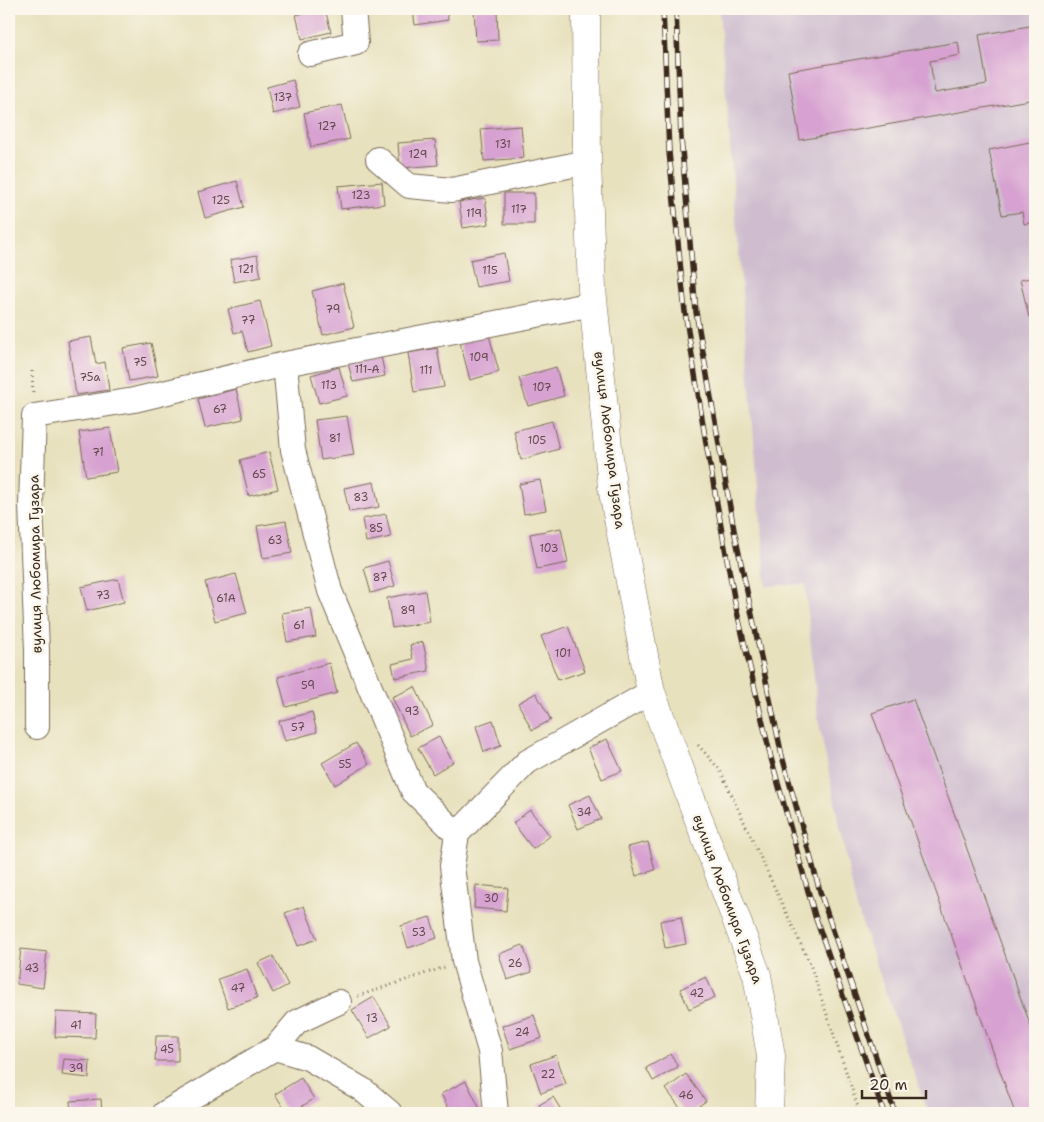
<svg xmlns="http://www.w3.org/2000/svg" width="1044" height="1122" font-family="'Shantell Sans',sans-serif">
<rect width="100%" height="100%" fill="#fbf7ec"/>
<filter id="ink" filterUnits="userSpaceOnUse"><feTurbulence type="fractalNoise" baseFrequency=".02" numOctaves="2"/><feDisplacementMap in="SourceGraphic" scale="10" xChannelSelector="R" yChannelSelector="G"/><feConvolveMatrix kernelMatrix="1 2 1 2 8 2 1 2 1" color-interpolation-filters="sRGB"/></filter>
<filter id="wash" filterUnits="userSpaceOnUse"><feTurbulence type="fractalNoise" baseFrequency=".0096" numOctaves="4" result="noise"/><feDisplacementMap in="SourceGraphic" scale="20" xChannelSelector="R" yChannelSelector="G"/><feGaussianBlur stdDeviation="1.12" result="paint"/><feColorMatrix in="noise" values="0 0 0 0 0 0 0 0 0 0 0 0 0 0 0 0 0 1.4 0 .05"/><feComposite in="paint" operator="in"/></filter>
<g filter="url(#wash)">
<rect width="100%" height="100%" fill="#e8e1be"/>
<!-- industrial -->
<path fill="#cfbdcf" d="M719 9H1035V1113H928L856 906 818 719 805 584 766 586Z"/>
<g id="blocks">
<!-- building -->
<path fill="#d7a1d1" d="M320 9H325L331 32 302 39 296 15Z
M413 9H447L448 20 415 25Z
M474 9H497L498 40 476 41Z
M1035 25V99L800 140 788 71 958 42 960 55 930 61 935 93 987 84 979 35Z
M293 80 300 107 273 114 267 87Z
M342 105 350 139 311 147 304 113Z
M521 126 524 158 484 161 481 129Z
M435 140 438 165 400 168 398 143Z
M1035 141V222L1024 224 1022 212 1002 215 989 150Z
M237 181 244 207 205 218 198 192Z
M382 182 384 204 341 209 338 186Z
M504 193H534V224H504Z
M485 198 489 224 463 228 459 202Z
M504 253 509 281 476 287 470 260Z
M257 255 261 277 234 282 230 260Z
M1035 277V315L1029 317 1020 280Z
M343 283 354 327 323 335 312 291Z
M260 301 271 346 248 352 242 331 234 333 228 309Z
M489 335 499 372 470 380 460 342Z
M91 337 96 364 105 362 109 390 76 395 68 341Z
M151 343 158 376 129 381 123 348Z
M437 348 444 387 414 392 408 353Z
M381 356 385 376 353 382 348 363Z
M339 367 347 396 319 403 311 375Z
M556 367 564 396 528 406 519 378Z
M236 389 243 419 205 428 198 399Z
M347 416 354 455 321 460 315 420Z
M552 421 559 449 521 460 514 431Z
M110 428 117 472 86 477 79 432Z
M269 452 278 489 249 496 240 460Z
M540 480 546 510 524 514 519 484Z
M374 482 379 507 349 512 344 488Z
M386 514 391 537 366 542 362 519Z
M286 521 292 553 263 558 257 526Z
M561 528 568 563 537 569 530 534Z
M388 561 395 586 371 593 364 568Z
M236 574 247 613 215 621 205 582Z
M118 579 124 602 87 611 81 587Z
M425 591 430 622 392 628 387 598Z
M311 608 316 637 287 642 282 613Z
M568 626 585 671 558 680 541 636Z
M423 642 429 671 395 678 392 664 413 659 410 645Z
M329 663 337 693 286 707 278 677Z
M415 687 433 725 410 736 392 697Z
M536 693 551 720 532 730 518 703Z
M913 699 1035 1038V1113H1015L872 713Z
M312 712 317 732 285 741 279 721Z
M493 720 501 746 484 752 476 726Z
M439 737 453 762 433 774 418 748Z
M607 739 622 771 602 779 588 748Z
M356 743 369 764 335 785 322 763Z
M590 795 601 819 578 829 568 805Z
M530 810 550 836 533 849 513 823Z
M648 842 655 870 636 876 628 847Z
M476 885 508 888 506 911 474 908Z
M304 906 317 939 298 946 285 913Z
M430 917 437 938 408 948 401 926Z
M681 917 686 944 665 948 660 921Z
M523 945 532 972 507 980 499 954Z
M21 949 47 952 43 988 17 984Z
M273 956 288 985 273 993 258 963Z
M247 969 257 998 228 1008 218 979Z
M706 977 715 997 689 1009 680 989Z
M374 997 391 1026 369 1038 352 1010Z
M56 1012 96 1014 95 1038 55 1037Z
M534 1015 542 1038 510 1049 502 1026Z
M156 1036H178V1061H155Z
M671 1054 678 1067 653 1081 646 1068Z
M556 1055 566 1084 541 1093 531 1064Z
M64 1059 90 1061 89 1078 62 1075Z
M686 1074 706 1101 689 1113H684L666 1089Z
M301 1078 314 1099 291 1113H287L275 1094Z
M466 1081 482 1113H451L441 1094Z
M553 1097 563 1113H544L539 1105Z
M101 1099 102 1113H71L70 1101Z"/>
</g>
</g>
<g filter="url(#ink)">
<use href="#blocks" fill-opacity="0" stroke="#786a56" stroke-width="1"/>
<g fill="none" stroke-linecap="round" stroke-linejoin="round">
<defs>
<path id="minor" d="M310 54 356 43 353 9
M378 159 409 186 452 190 587 162
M285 364 293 450 330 591 413 791 457 834
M37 727V650L31 505 34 416 134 400 285 364 593 304
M275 1048 297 1022 339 1002
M165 1113 275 1048 308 1058 363 1090 390 1113
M496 1113 490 1051 464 961 452 866 457 834 527 762 651 692"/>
<path id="major" d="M586 9 587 162 592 289 612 487 651 692 757 975 771 1056 769 1113"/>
</defs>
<!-- minor casing -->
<use href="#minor" stroke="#786a56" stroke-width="26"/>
<!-- major casing -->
<use href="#major" stroke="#786a56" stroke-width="29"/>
<!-- path -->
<path stroke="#786a56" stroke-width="3" stroke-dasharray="1 4" stroke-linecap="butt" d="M32 371 33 395
M698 745 720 770 810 964 860 1113
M358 996 445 967"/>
<!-- minor -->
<use href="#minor" stroke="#fff" stroke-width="24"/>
<!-- major -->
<use href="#major" stroke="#fff" stroke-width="28"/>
<defs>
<path id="rail" d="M663 9 669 152 685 312 706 443 735 603 771 758 815 916 884 1113
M676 9 681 138 696 312 734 530 782 756 821 895 895 1113"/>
</defs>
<!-- rail casing -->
<use href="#rail" stroke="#3b2a1e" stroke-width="5.5"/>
<!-- rail -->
<use href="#rail" stroke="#fbf7ec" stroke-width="4" stroke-dasharray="11" stroke-linecap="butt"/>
</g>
</g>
<g text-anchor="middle" stroke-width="5" stroke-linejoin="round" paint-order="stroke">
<!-- number labels -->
<g font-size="11" fill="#62484b">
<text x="283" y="101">137</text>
<text x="327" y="130">127</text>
<text x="503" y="148">131</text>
<text x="418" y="158">129</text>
<text x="361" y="199">123</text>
<text x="221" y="204">125</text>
<text x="519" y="213">117</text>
<text x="474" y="217">119</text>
<text x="246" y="273">121</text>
<text x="490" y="274">115</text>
<text x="333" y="313">79</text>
<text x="248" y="324">77</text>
<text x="479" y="361">109</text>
<text x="140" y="366">75</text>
<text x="367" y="373">111-А</text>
<text x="426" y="374">111</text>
<text x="90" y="381">75а</text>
<text x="329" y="389">113</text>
<text x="542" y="391">107</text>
<text x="220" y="413">67</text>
<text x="335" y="442">81</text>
<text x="537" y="444">105</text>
<text x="98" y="456">71</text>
<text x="259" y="478">65</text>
<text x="361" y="501">83</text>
<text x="376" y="532">85</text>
<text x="275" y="544">63</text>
<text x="549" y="552">103</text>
<text x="380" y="581">87</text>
<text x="103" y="599">73</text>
<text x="226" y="602">61А</text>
<text x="408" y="614">89</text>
<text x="299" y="629">61</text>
<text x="563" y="657">101</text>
<text x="308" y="689">59</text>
<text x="412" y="715">93</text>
<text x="298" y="731">57</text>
<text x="345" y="768">55</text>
<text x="584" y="816">34</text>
<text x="491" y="902">30</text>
<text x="419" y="936">53</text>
<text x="515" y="967">26</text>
<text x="32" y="972">43</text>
<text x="238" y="992">47</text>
<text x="697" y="997">42</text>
<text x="372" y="1022">13</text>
<text x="76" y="1029">41</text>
<text x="522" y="1036">24</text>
<text x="167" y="1053">45</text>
<text x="76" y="1072">39</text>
<text x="548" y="1078">22</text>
<text x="686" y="1099">46</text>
</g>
<!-- street labels -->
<g font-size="14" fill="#3b2a1e" stroke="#fbf7ec">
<text transform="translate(610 440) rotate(83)" y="5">вулиця Любомира Гузара</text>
<text transform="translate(35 564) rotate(-91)" y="5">вулиця Любомира Гузара</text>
<text transform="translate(728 899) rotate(70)" y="5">вулиця Любомира Гузара</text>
</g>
</g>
<!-- margin -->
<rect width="1044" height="1122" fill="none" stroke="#fbf7ec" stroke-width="30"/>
<!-- scale -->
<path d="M862 1090v8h64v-8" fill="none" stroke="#3b2a1e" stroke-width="2.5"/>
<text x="869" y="1090" font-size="15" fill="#3b2a1e" stroke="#fbf7ec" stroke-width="4" paint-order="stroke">20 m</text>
</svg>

***

• _What you should do_:
All lines above from the one containing "M1035 277V315L1029 317 1020 280Z" to the one containing "M681 917 686 944 665 948 660 921Z" must be repeated exactly, both lines included, and no others.

• _Output below_:
M1035 277V315L1029 317 1020 280Z
M343 283 354 327 323 335 312 291Z
M260 301 271 346 248 352 242 331 234 333 228 309Z
M489 335 499 372 470 380 460 342Z
M91 337 96 364 105 362 109 390 76 395 68 341Z
M151 343 158 376 129 381 123 348Z
M437 348 444 387 414 392 408 353Z
M381 356 385 376 353 382 348 363Z
M339 367 347 396 319 403 311 375Z
M556 367 564 396 528 406 519 378Z
M236 389 243 419 205 428 198 399Z
M347 416 354 455 321 460 315 420Z
M552 421 559 449 521 460 514 431Z
M110 428 117 472 86 477 79 432Z
M269 452 278 489 249 496 240 460Z
M540 480 546 510 524 514 519 484Z
M374 482 379 507 349 512 344 488Z
M386 514 391 537 366 542 362 519Z
M286 521 292 553 263 558 257 526Z
M561 528 568 563 537 569 530 534Z
M388 561 395 586 371 593 364 568Z
M236 574 247 613 215 621 205 582Z
M118 579 124 602 87 611 81 587Z
M425 591 430 622 392 628 387 598Z
M311 608 316 637 287 642 282 613Z
M568 626 585 671 558 680 541 636Z
M423 642 429 671 395 678 392 664 413 659 410 645Z
M329 663 337 693 286 707 278 677Z
M415 687 433 725 410 736 392 697Z
M536 693 551 720 532 730 518 703Z
M913 699 1035 1038V1113H1015L872 713Z
M312 712 317 732 285 741 279 721Z
M493 720 501 746 484 752 476 726Z
M439 737 453 762 433 774 418 748Z
M607 739 622 771 602 779 588 748Z
M356 743 369 764 335 785 322 763Z
M590 795 601 819 578 829 568 805Z
M530 810 550 836 533 849 513 823Z
M648 842 655 870 636 876 628 847Z
M476 885 508 888 506 911 474 908Z
M304 906 317 939 298 946 285 913Z
M430 917 437 938 408 948 401 926Z
M681 917 686 944 665 948 660 921Z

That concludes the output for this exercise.